Summarize the passage on hand gestures below in three sentences.

**Source passage**
----
In another example, the user may make a 'Hand Swipe' gesture with their hand. The Hand Swipe' gesture may comprise a swipe to the left of a hand, or a swipe to the right of a hand. Each will be discussed in turn. The user may make a 'Hand Swipe' gesture with their hand to the left (i.e., 'Left Hand Swipe' gesture). In response to detecting the 'Left Hand Swipe' gesture using the process described with reference to Figure 5, the computing device 210 may determine, based on the table 600, that a user wishes to replay a current music track being played by the computing device 210. The computing device 210 may then restart the current music track being played.

In another example, the user may make another 'Hand Swipe' gesture with their hand.

For example, the user may make a 'Hand Swipe' gesture with their hand to the right (Le., Right Hand Swipe' gesture). In response to detecting the 'Right Hand Swipe' gesture using the process described with reference to Figure 5, the computing device 210 may determine, based on the table 600, that a user wishes to skip a current music track being played by the computing device 210. The computing device 210 may then skip the current music track being played.

In another example, (not shown in table 600), the user may make confirmatory gestures with their hand such as a 'Thumbs-Up' gesture to confirm whether they wish to proceed with a step of a styling process or procedure. For example, when the user is practising with the hair styler 1 and the hair styler 1 is operating in a training mode, the hair styler 1 may not heat up its heating plates to allow heat to the user's hair. In response to detecting the 'Thumbs-Up' gesture, the computing device 210 may determine that a user wishes to switch from a training mode to a styling mode of the hair styler 1, and the computing device 210 sends an appropriate message or command to the hair styler 1 to initiate the styling mode, which may include initiating a heat-up procedure of the heating plates of the hair styler 1 to allow the application of heat to the user's hair.

In another example, (not shown in table 600), the user may make negative gestures with their hand such as a 'Thumbs-Down' gesture to indicate that they are not ready to proceed with a step of a styling process or procedure. For example, when the user is practising with the hair styler 1 and the hair styler 1 is operating in a training mode, the hair styler 1 may not heat up its heating plates to allow heat to the user's hair. In response to detecting the Thumbs-Down' gesture, the computing device 210 may determine that a user wishes to remain in the training mode of the hair styler 1, and the computing device 210 sends an appropriate message or command to the hair styler 1 to indicate that the hair styler 1 is to remain in the training mode.

It will be appreciated that the mapping table 600 in Figure 6 is given by way of example only and that the system may be configured with any multitude of gestures that may be used to control and/or adjust a function and/or setting of the hair styler 1 or the computing device 210. For example, the system may be configured such that specific gestures may be used to adjust and/or control (to name but a few): a cold shot function of the hair styler 1, and a styling mode of the hair styler 1.

Head Position Detection Additionally, or alternatively to the gesture recognition procedures described above, the hair styler system 100 comprising the handheld (portable) hair styler 1, the ultra-wide band (UWB) sensor 220, and the computing device 210, as shown in Figure 2, may also be configured to enable detection of a user's head position.
----
**Data shown**
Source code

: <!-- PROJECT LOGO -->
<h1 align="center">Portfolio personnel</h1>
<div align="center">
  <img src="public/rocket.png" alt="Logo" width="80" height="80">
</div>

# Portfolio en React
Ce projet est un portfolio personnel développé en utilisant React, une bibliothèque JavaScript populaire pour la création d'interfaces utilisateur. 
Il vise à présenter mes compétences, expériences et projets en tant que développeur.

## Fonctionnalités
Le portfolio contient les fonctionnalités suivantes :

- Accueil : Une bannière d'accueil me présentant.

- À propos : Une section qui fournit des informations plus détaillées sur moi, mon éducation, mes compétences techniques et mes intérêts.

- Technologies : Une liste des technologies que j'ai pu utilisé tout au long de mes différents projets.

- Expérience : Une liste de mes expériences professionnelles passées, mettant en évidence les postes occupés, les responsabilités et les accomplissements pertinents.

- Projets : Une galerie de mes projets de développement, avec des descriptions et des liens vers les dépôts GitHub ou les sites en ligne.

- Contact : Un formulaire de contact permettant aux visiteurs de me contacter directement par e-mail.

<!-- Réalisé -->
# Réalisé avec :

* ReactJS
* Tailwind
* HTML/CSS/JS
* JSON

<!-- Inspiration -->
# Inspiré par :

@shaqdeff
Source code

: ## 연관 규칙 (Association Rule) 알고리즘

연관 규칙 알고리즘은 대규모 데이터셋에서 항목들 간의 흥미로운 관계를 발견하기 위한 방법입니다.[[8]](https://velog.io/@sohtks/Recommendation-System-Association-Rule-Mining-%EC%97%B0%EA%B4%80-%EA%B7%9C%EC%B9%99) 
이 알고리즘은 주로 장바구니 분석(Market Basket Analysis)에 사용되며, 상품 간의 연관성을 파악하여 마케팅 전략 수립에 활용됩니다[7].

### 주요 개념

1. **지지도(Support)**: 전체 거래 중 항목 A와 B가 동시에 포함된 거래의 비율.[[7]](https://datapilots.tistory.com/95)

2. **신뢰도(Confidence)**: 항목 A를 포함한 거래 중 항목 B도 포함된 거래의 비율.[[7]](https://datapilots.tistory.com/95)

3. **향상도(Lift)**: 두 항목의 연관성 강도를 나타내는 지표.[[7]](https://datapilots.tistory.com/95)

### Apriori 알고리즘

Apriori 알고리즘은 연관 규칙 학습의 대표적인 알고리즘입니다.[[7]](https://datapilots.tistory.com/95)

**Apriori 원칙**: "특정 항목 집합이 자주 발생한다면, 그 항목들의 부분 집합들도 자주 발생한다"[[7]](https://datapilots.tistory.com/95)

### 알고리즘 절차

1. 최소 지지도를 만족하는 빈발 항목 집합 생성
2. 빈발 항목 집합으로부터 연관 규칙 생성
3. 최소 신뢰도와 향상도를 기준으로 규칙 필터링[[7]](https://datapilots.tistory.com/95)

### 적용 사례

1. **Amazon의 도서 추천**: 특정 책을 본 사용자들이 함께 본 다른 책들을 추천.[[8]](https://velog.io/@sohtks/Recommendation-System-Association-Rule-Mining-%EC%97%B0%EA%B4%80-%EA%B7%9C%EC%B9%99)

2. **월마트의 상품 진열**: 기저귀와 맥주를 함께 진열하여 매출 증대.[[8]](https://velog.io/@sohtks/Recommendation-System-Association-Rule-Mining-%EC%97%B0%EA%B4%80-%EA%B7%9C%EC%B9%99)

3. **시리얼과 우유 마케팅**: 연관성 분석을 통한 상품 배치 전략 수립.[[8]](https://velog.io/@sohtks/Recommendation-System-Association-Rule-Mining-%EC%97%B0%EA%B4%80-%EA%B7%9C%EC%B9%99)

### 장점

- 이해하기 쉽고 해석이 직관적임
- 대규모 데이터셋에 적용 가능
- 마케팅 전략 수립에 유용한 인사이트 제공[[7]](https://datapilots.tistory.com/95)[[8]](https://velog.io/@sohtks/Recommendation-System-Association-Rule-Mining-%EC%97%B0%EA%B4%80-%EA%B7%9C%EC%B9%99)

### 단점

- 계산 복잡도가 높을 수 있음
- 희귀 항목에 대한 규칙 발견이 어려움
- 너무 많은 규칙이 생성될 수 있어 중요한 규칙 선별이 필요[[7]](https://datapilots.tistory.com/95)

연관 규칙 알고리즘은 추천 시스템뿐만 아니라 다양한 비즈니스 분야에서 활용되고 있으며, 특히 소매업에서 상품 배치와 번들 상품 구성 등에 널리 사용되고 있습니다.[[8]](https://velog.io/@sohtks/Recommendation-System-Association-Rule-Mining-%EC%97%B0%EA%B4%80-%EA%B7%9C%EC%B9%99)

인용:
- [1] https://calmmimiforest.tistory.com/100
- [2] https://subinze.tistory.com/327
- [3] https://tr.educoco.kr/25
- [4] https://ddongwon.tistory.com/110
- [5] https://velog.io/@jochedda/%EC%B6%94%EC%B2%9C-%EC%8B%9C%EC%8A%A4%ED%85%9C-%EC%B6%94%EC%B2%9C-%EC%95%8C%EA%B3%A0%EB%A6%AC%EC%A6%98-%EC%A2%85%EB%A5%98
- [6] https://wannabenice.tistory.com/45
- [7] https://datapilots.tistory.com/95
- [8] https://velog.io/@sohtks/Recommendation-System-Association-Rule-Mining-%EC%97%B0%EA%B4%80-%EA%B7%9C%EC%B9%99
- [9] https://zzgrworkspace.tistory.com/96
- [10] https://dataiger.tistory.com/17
----
**Answer section**
A left hand swipe can lead the computing device 210 to restart the current music track, while a right hand swipe can lead it to skip that track. A thumbs-up gesture can switch the hair styler 1 from a training mode to a styling mode, which may include heating its plates, whereas a thumbs-down gesture keeps it in the training mode. The mapping table 600 is only an example, and the system may be configured with many other gestures, for instance to control a cold shot function or a styling mode; it may also be set up to detect a user's head position.